For each line of the listing that includes the word "negative", show the whole line.

Material provided:
--------------------

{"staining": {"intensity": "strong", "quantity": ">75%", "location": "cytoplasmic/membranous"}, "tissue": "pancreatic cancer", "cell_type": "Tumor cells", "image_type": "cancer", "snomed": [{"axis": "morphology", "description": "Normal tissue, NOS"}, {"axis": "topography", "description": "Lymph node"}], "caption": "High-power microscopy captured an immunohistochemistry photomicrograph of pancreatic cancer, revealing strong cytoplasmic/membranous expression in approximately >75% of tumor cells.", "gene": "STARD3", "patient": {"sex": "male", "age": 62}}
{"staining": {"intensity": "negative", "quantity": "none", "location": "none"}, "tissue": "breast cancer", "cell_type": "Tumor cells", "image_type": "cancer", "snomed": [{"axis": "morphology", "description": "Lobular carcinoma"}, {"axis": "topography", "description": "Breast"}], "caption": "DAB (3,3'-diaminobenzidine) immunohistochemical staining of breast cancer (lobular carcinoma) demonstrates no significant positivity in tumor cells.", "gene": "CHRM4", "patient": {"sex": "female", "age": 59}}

--------------------

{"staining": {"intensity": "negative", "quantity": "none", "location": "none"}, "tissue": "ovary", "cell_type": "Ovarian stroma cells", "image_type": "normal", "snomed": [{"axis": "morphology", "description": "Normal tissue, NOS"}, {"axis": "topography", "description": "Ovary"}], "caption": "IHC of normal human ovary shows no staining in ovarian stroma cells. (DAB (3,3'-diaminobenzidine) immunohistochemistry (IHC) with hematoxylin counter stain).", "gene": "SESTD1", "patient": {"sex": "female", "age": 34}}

--------------------

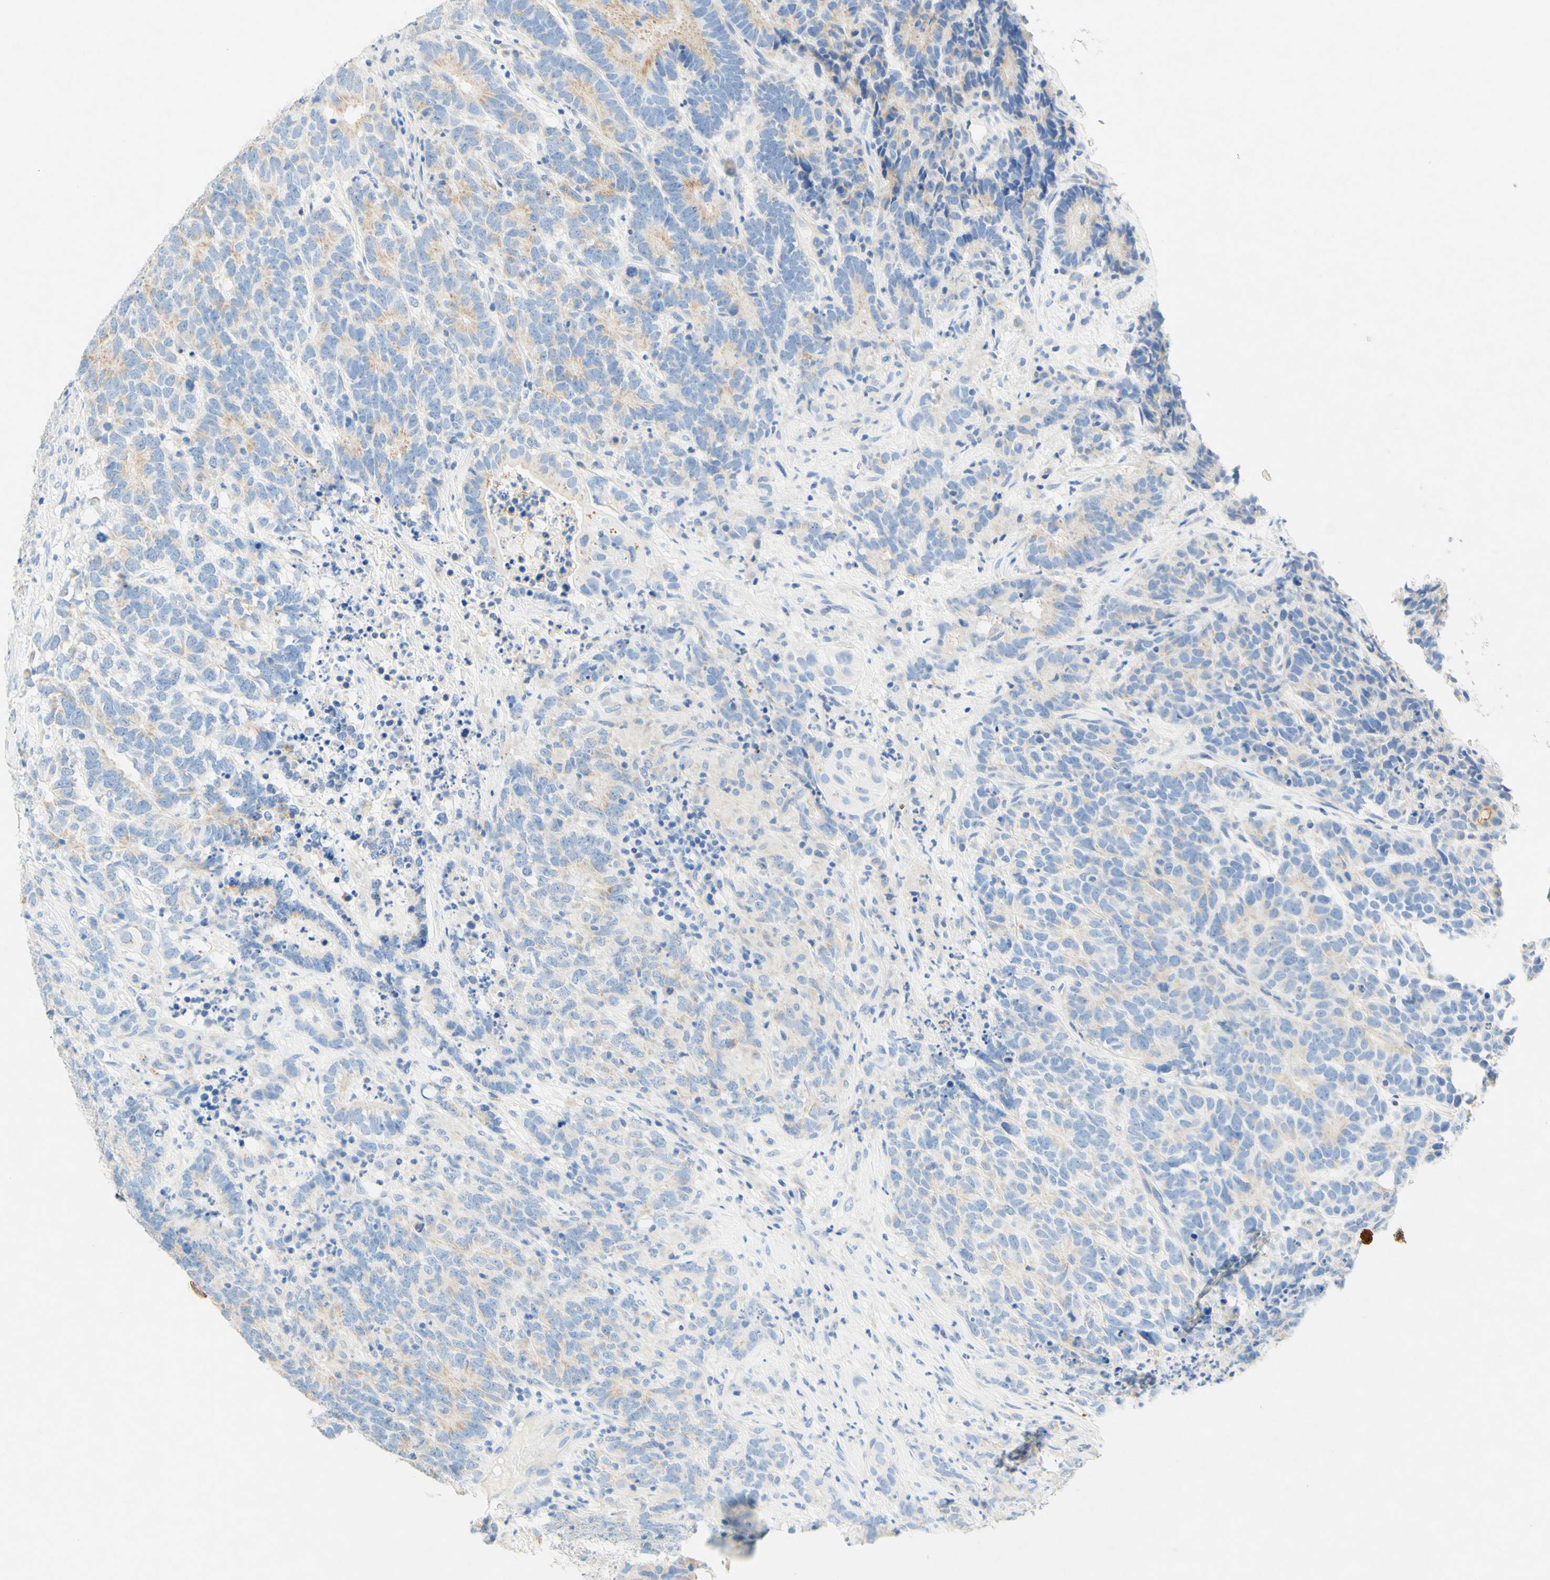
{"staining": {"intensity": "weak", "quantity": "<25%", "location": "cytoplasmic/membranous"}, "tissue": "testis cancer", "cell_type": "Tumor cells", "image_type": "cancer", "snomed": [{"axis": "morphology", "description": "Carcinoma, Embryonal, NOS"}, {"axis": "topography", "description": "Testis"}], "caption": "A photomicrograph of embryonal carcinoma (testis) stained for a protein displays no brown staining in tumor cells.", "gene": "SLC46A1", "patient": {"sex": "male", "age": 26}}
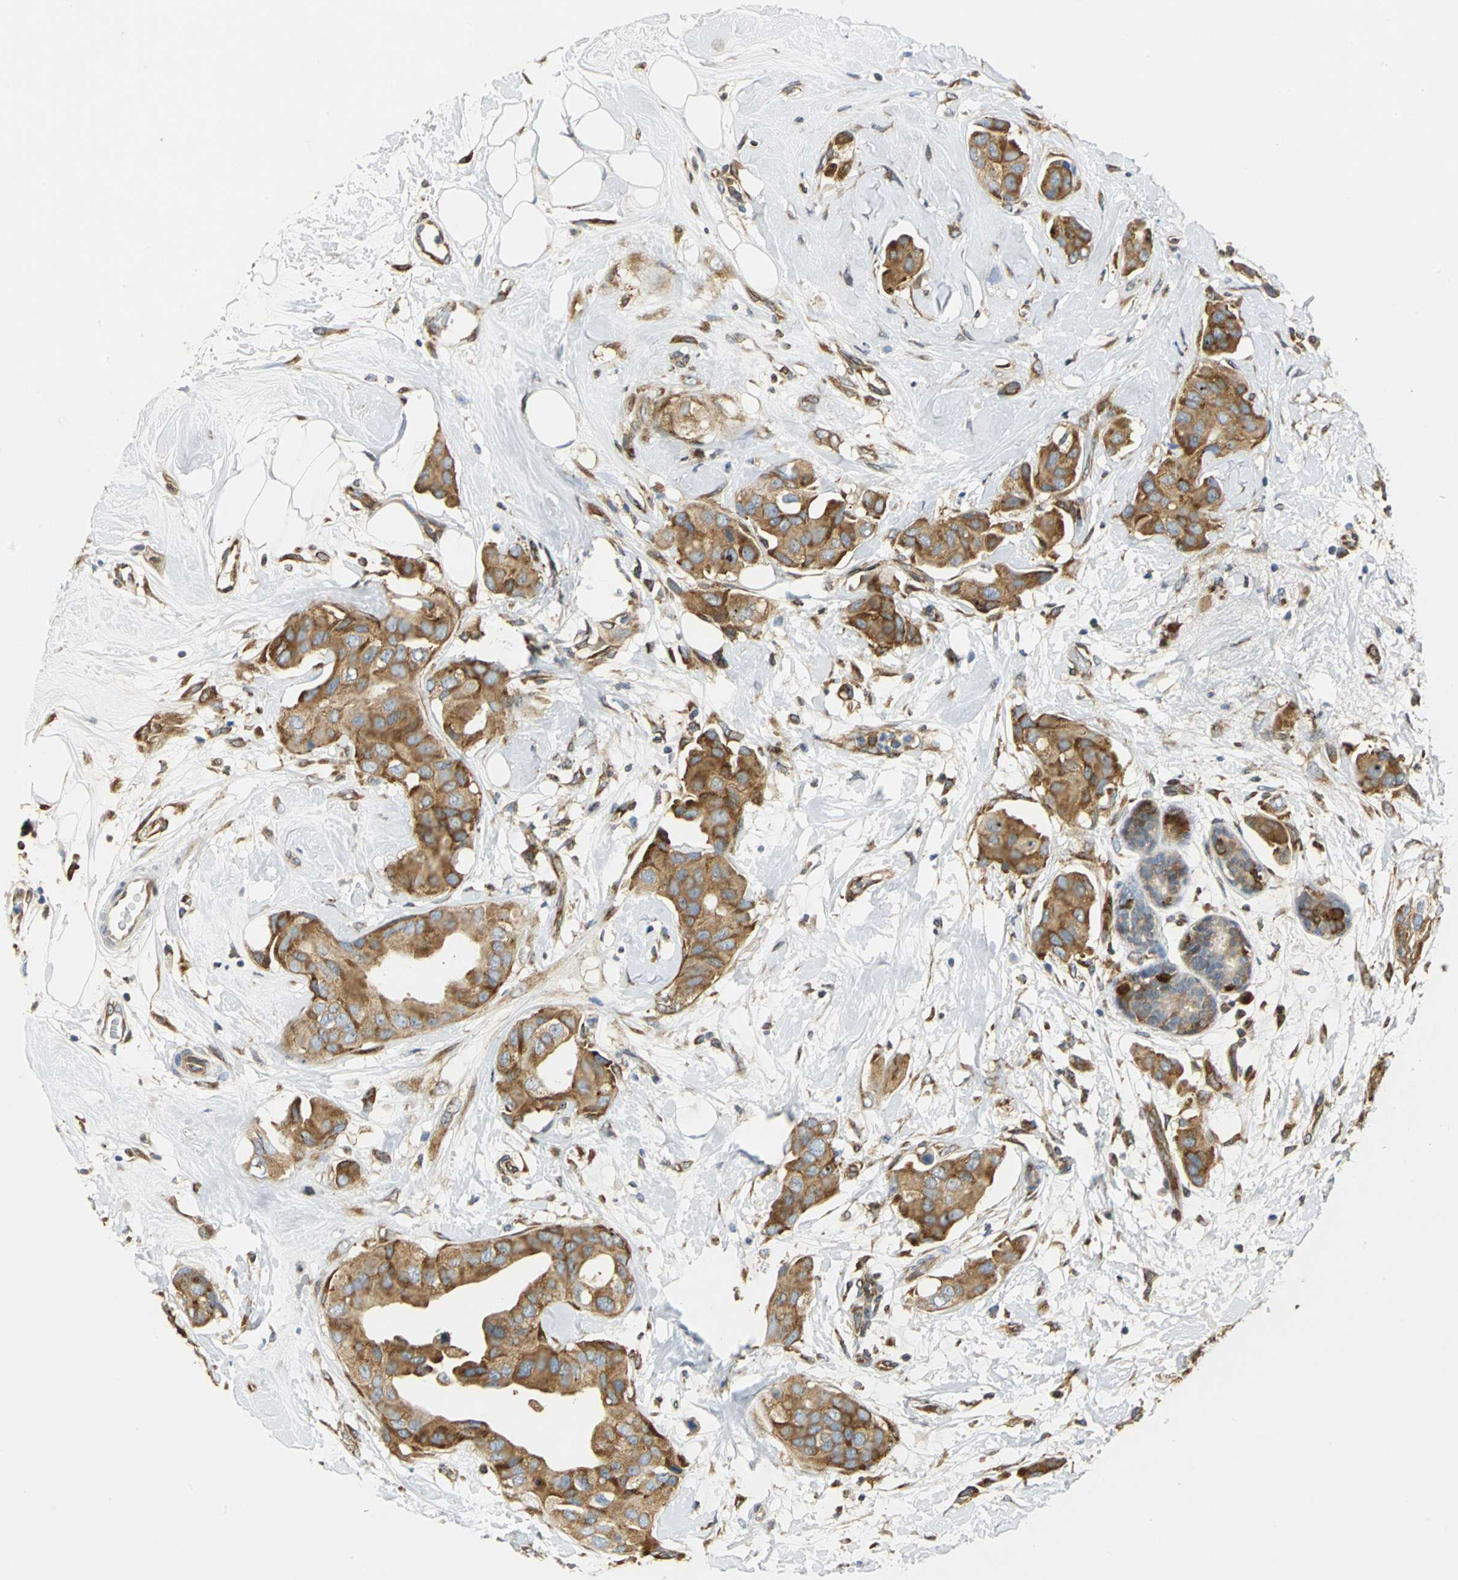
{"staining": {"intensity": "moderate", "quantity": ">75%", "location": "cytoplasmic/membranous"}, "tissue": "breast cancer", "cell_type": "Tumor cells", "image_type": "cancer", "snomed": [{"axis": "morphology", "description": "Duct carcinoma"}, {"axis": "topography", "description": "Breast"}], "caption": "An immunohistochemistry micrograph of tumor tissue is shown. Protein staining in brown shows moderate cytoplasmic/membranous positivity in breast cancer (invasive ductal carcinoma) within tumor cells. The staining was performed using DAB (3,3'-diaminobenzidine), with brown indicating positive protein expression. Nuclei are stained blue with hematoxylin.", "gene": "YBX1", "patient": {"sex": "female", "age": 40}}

--------------------

Solution:
{"staining": {"intensity": "negative", "quantity": "none", "location": "none"}, "tissue": "breast cancer", "cell_type": "Tumor cells", "image_type": "cancer", "snomed": [{"axis": "morphology", "description": "Lobular carcinoma"}, {"axis": "topography", "description": "Breast"}], "caption": "DAB (3,3'-diaminobenzidine) immunohistochemical staining of breast cancer (lobular carcinoma) demonstrates no significant positivity in tumor cells.", "gene": "CHRM4", "patient": {"sex": "female", "age": 59}}
{"staining": {"intensity": "negative", "quantity": "none", "location": "none"}, "tissue": "ovary", "cell_type": "Ovarian stroma cells", "image_type": "normal", "snomed": [{"axis": "morphology", "description": "Normal tissue, NOS"}, {"axis": "topography", "description": "Ovary"}], "caption": "IHC of normal human ovary shows no staining in ovarian stroma cells. (DAB (3,3'-diaminobenzidine) immunohistochemistry (IHC) with hematoxylin counter stain).", "gene": "SESTD1", "patient": {"sex": "female", "age": 34}}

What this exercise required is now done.